I'm trying to find out if it's possible to bring a SQL Server 2016 Enterprise database online by restoring only the primary Filegroup. My scenario is, we have a fairly large OLTP database, of around 2TB. About 25% of that size is a single 'history' table, which as the name suggests, just tracks activity.
Each day, this database (in full recovery mode) is backed up and restored to several other environments where it is used for various, typically none-critical purposes. This restore process is slow due to the database size, and the 'history' table is obviously a significant contributer.
Although this 'history' table needs to exist in these other environments (it is referenced by numerous stored procedures), it doesn't need to contain any data. We just need it to exist but it could be blank, or ideally, just contain a few thousand of the most recent rows (not essential).
My first thought in achieving this was to:
- Move the 'history' table to a secondary filegroup (the database has a single, primary filegroup currently)
- Perform a backup of only the primary filegroup (this would probably be an extra 'copy_only' backup).
- Restore this backup to the other environments.
The problem is, after step 3, I can bring the database online, however, I obviously can't reference the 'history' table, since it belongs to an FG that hasn't been restored.
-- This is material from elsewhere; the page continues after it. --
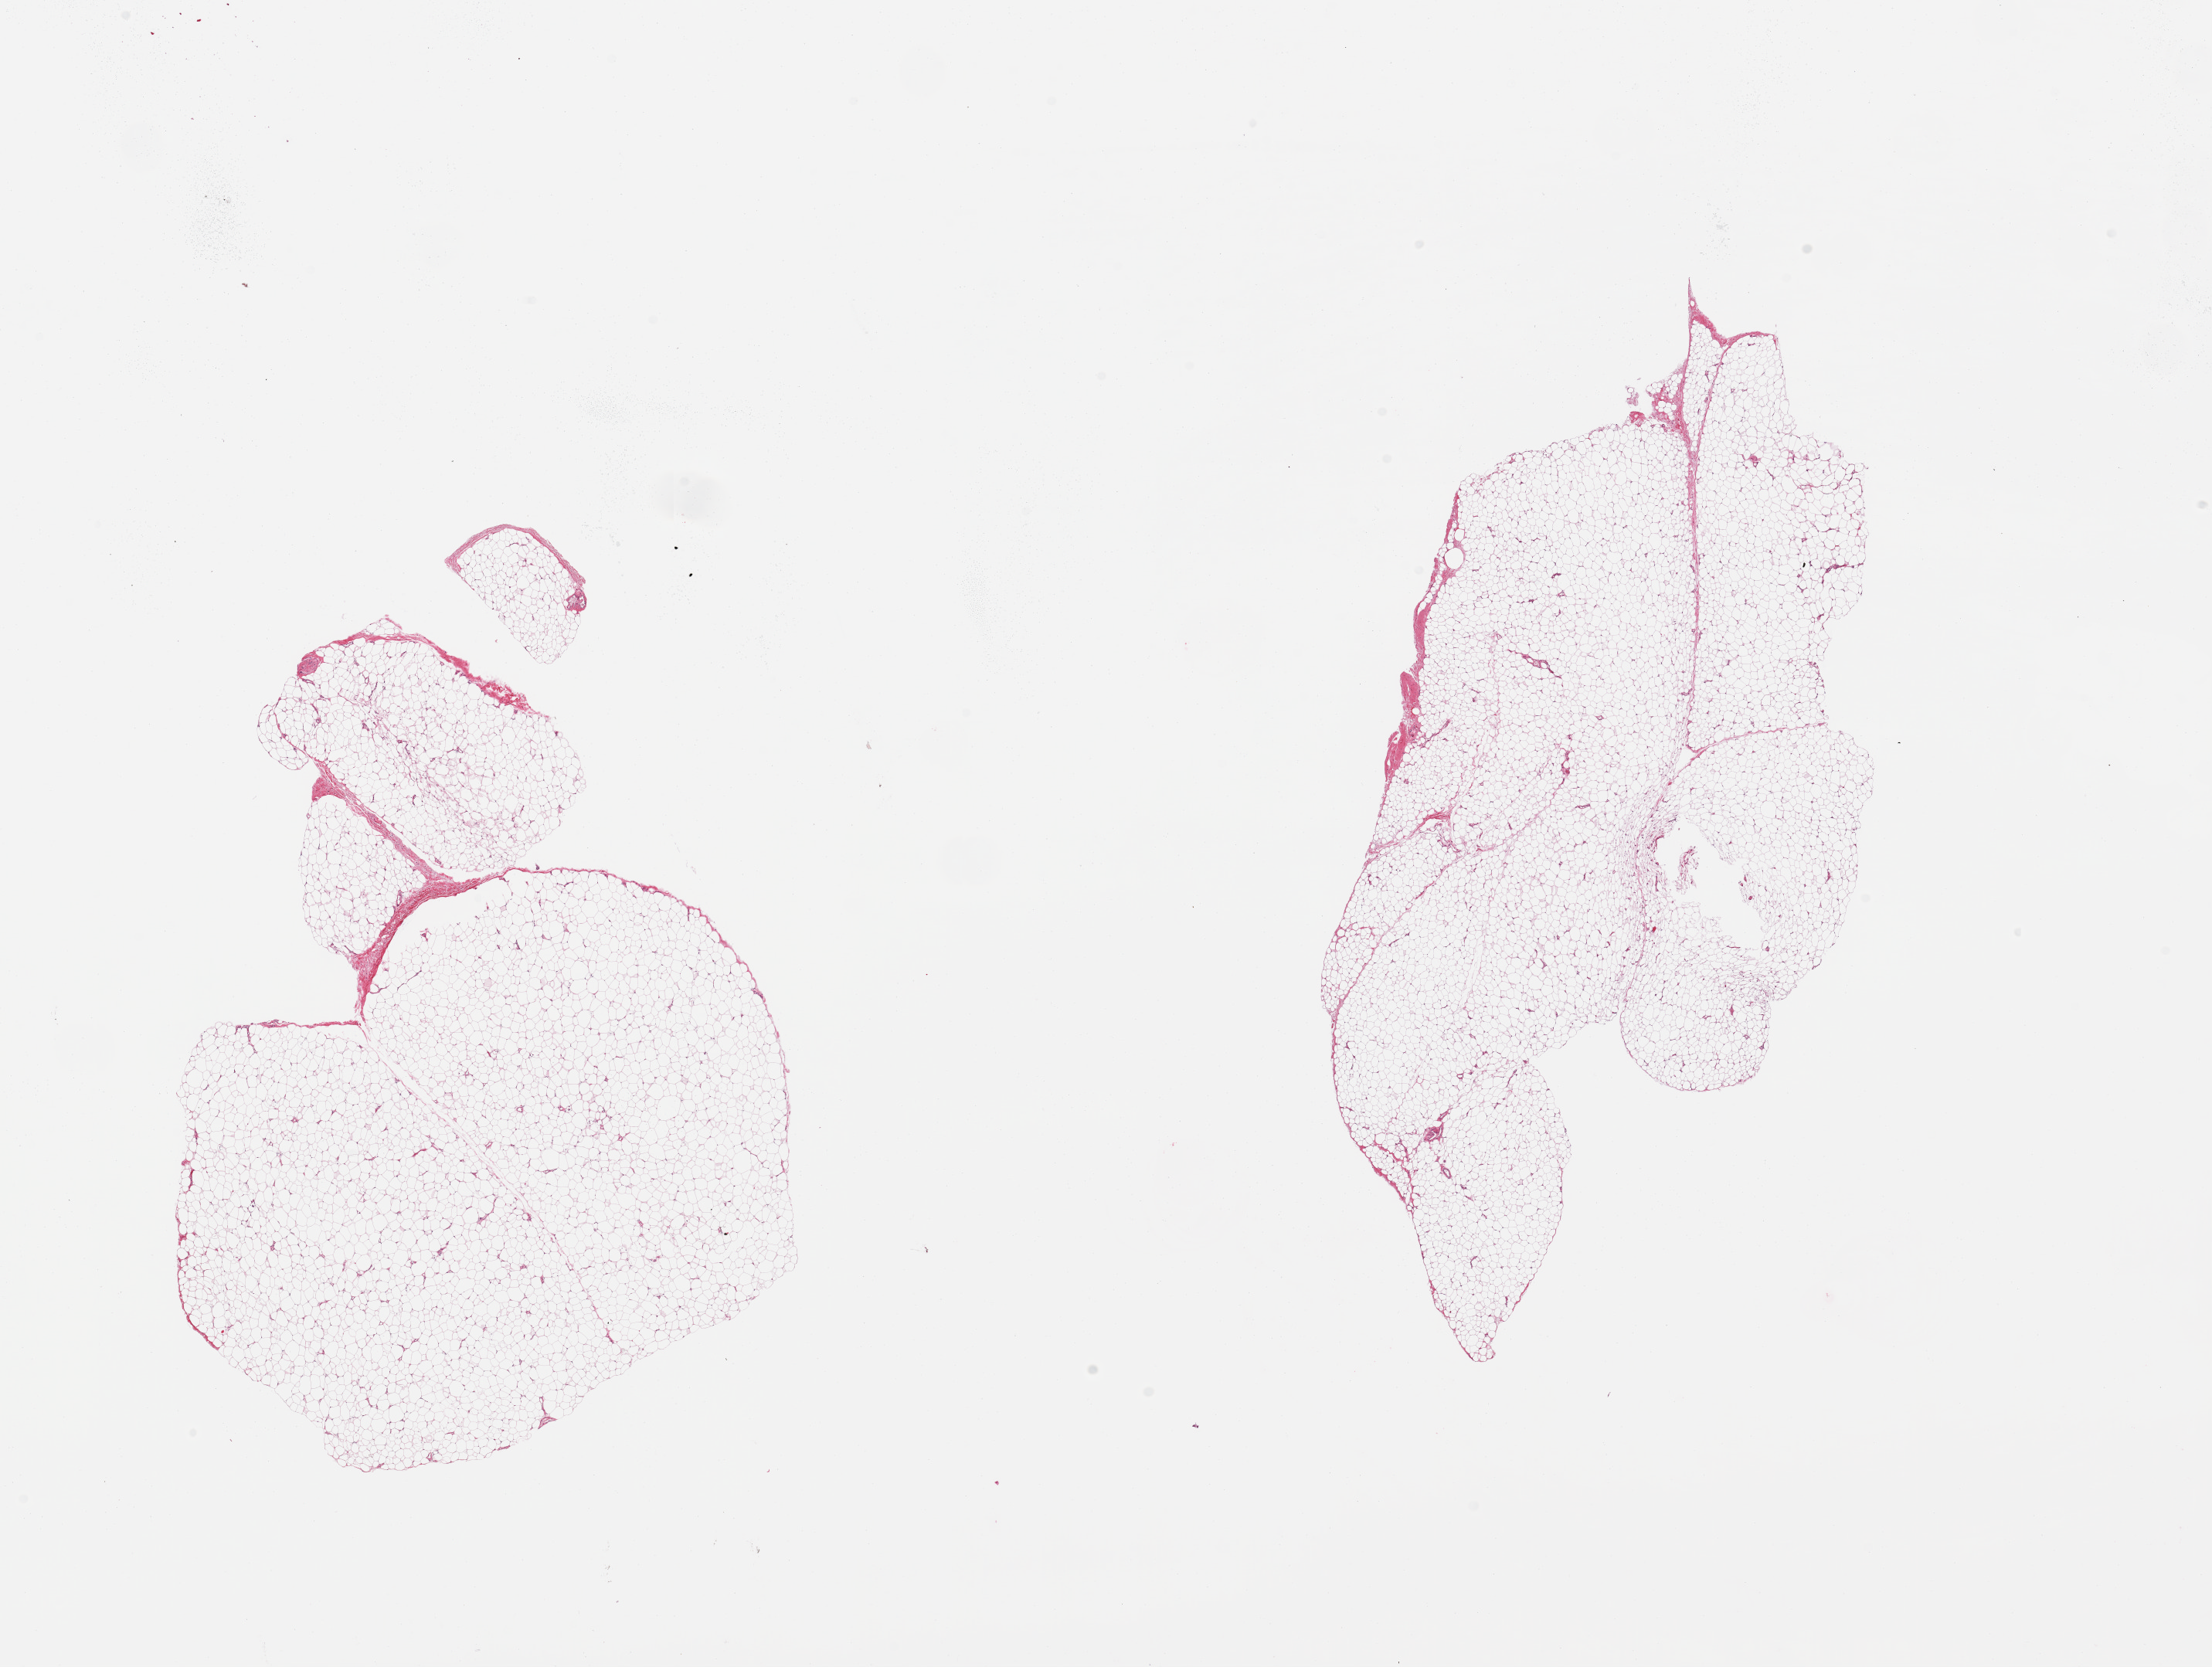
Digitized haematoxylin and eosin-stained section, whole scanned area (about 22.6 x 17.1 mm, from a 20x scan) shown as a low-resolution overview, PAXgene-fixed, paraffin-embedded tissue, target tissue: adipose tissue, donor tissue sample. Donor: female.
- pathologist's review note for this sample: 2 pieces; mature fat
If I do, I get an error as expected:
The query processor is unable to produce a plan for the table or view 'History' because the table resides in a filegroup that is not online.
So my questions are:
- Is what I'm trying to achieve even possible using this (or a similar) approach?
- After step 3, is there a way by which I could 'drop' the secondary filegroup and recreate a blank copy of the 'history' table in the primary filegroup? This would allow the application/stored procedures that rely on its presence (but not it's data) to function. This doesn't appear possible without restoring the secondary filegroup first.
- Is there just a flat-out better approach that I've not considered?
Note - The 'history' table is not referenced by any FKs, so there are no data integrity issues caused by not having the data there.
I'm aware that there are alternative ways of 'synchronising' multiple databases rather than a backup/restore (replication being one). Unfortunately, that is somewhat out of my control so for now, I'd like to focus on the backup/restore approach. Of course, I'm happy to hear suggestions.
UPDATE - Just to be clear, the rest of the data in the database is needed in each environment, but minus the 'history' table.